A better way to do this might have been to use the try_files nginx command, but this method should prevent a maliciously (or unintentionally) named file from preventing access to the refresh endpoint. I haven't tested that though, so we'll see how it goes.

The many ways to host docker containers on AWS

AWS still dominates the market today for VPS, so I decided to see if AWS had any way to host Docker containers natively, perhaps at a cheaper rate than EC2. What I discovered was this fun article (which I surmise was written as something of a joke): The 17 ways to run containers on AWS.

Long story short, AWS has a lot of offerings for hosting containers. They're geared towards all shapes and sizes of applications, but it does seem an awful lot of them are geared towards services that require something beyond "small". The footprint of this website is not very large and I don't get that many visitors. To that end, I've decided to go with the simplest of options: Hosting containers directly on a single EC2 instance.

Systemd service units

One of my constant struggles with running a server has been remembering what I had configured. To resolve that, I've decided to make my entire server configuration (aside from SSL) part of a repo. The repo is arranged like so:

 1(root)/
 2  +--- service1/
 3  |       +----- Dockerfile
 4  |       +----- docker-compose.yml
 5  |       |
 6  |      ...
 7  +--- service2/
 8  |       +----- Dockerfile
 9  |       +----- docker-compose.yml
10  |       |
11  +--- kevincuzner-com.target
12  +--- kevincuzner-com@.service

Each "service" is constructed using a docker-compose.yml file living in a subdirectory, likely containing at least one Dockerfile. Some of these subdirectories (specifically, the one for rstblog, the main blog website) are submodules pointing to other git repos. Through this method, I can keep all my configuration versioned, I can leave good comments to myself, and I'm not entirely at the mercy of having to remember how to configure the particular Amazon-provided linux distribution I'm using.
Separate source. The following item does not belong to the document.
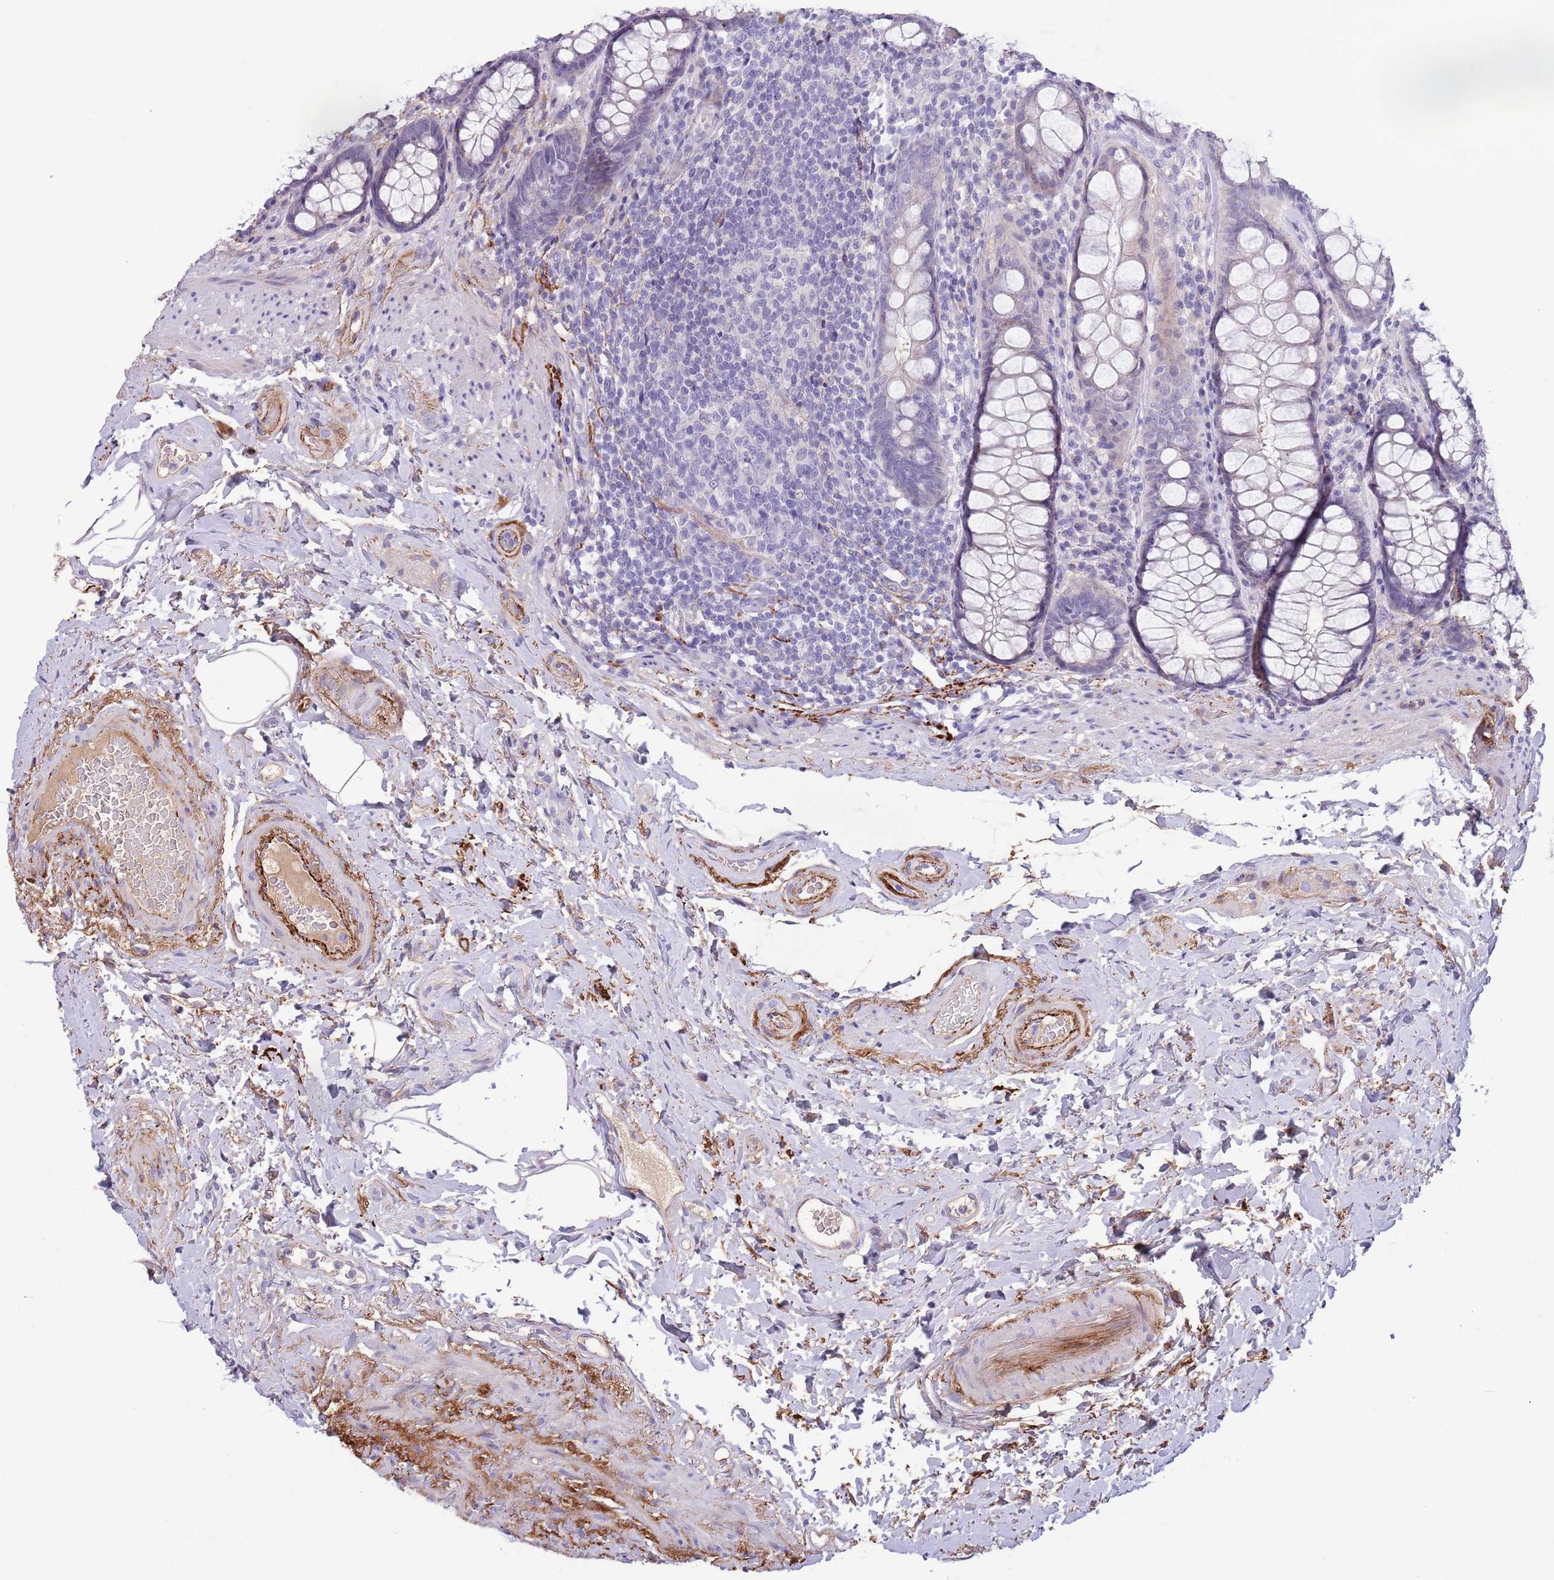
{"staining": {"intensity": "negative", "quantity": "none", "location": "none"}, "tissue": "rectum", "cell_type": "Glandular cells", "image_type": "normal", "snomed": [{"axis": "morphology", "description": "Normal tissue, NOS"}, {"axis": "topography", "description": "Rectum"}], "caption": "A micrograph of human rectum is negative for staining in glandular cells. The staining was performed using DAB to visualize the protein expression in brown, while the nuclei were stained in blue with hematoxylin (Magnification: 20x).", "gene": "LEPROTL1", "patient": {"sex": "male", "age": 83}}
I also had the thought of perhaps having each service run as an actual service on the machine, so it can automatically start and such. To that end, I've declared a very simple wildcard systemd unit, kevincuzner-com@.service:

 1[Unit]
 2Description=%i kevincuzner.com service
 3After=docker.service
 4Wants=docker.service
 5PartOf=kevincuzner-com.target
 6
 7[Service]
 8type=oneshot
 9RemainAfterExit=true
10WorkingDirectory=/srv/docker/%i
11ExecStart=/usr/bin/docker compose up --build -d --remove-orphans
12ExecStop=/usr/bin/docker compose down
13
14[Install]
15WantedBy=multi-user.target

And I've declared a very simple kevincuzner-com.target target that I use for aggregating and declaring all of the services that make up my website:

 1[Unit]
 2Description=kevincuzner.com server target
 3After=docker.service
 4Wants=docker.service
 5Wants=kevincuzner-com@http.service
 6Wants=kevincuzner-com@rstblog.service
 7Wants=kevincuzner-com@email.service
 8
 9[Install]
10WantedBy=multi-user.target

There is a circular dependency between each of the services and the target. The target declares itself as Want-ing each service unit. Conversely, each unit declares itself as PartOf the target. This allows me to do things like start, stop, and restart the target and have it stop, start, and restart all of the services.

Interactions between HTTP services

Services such as the rstblog need to be communicated with by a top-level HTTP server which also delegates to the other services. I went through a few iterations on how to accomplish this and realized a few things:

• Docker compose by default isolates all containers, volumes, and networks for a service. And it makes it hard to overcome this isolation, probably by design.
• It's possible for a service to access the network or a volume created by another service, but it's hard to get all the hostnames working right. I had a tough time getting nginx in one service group to recoginize the hostname of an nginx instance in another group.
• I don't need isolated communications between the service groups. And all of them take over some host port for communication with the outside world.

With that final bullet point, I realized that all I needed to do was:

• Segment services by data. If two services needed to access the same data (postfix and dovecot, for example, both need access to mailboxes) then they should either be part of the same service group, or they should use a directory on the host machine (and I plan to do for SSL certificates and such).
• Reference only the host in inter-service communciation. For example, my rstblog is mounted on a port in the vicinity of 3000 and so the nginx running on the host's port 80 just needs to forward appropriate requests to the host.docker.internal:3000, never knowing that it's actually taking to the rstblog's nginx service.

To summarize, I either use directly mounted folders on the host or reference other services by treating them as the host (via the host.docker.internal hostname) in order to share data between my service groups. For example, my top-level nginx configuration looks something like this:

 1server {
 2...
 3    location / {
 4        try_files $uri @rstblog;
 5        index  index.html index.htm;
 6    }
 7
 8    location @rstblog {
 9        proxy_pass         http://host.docker.internal:3000;
10        proxy_redirect     off;
11    ...
12    }
13...
14}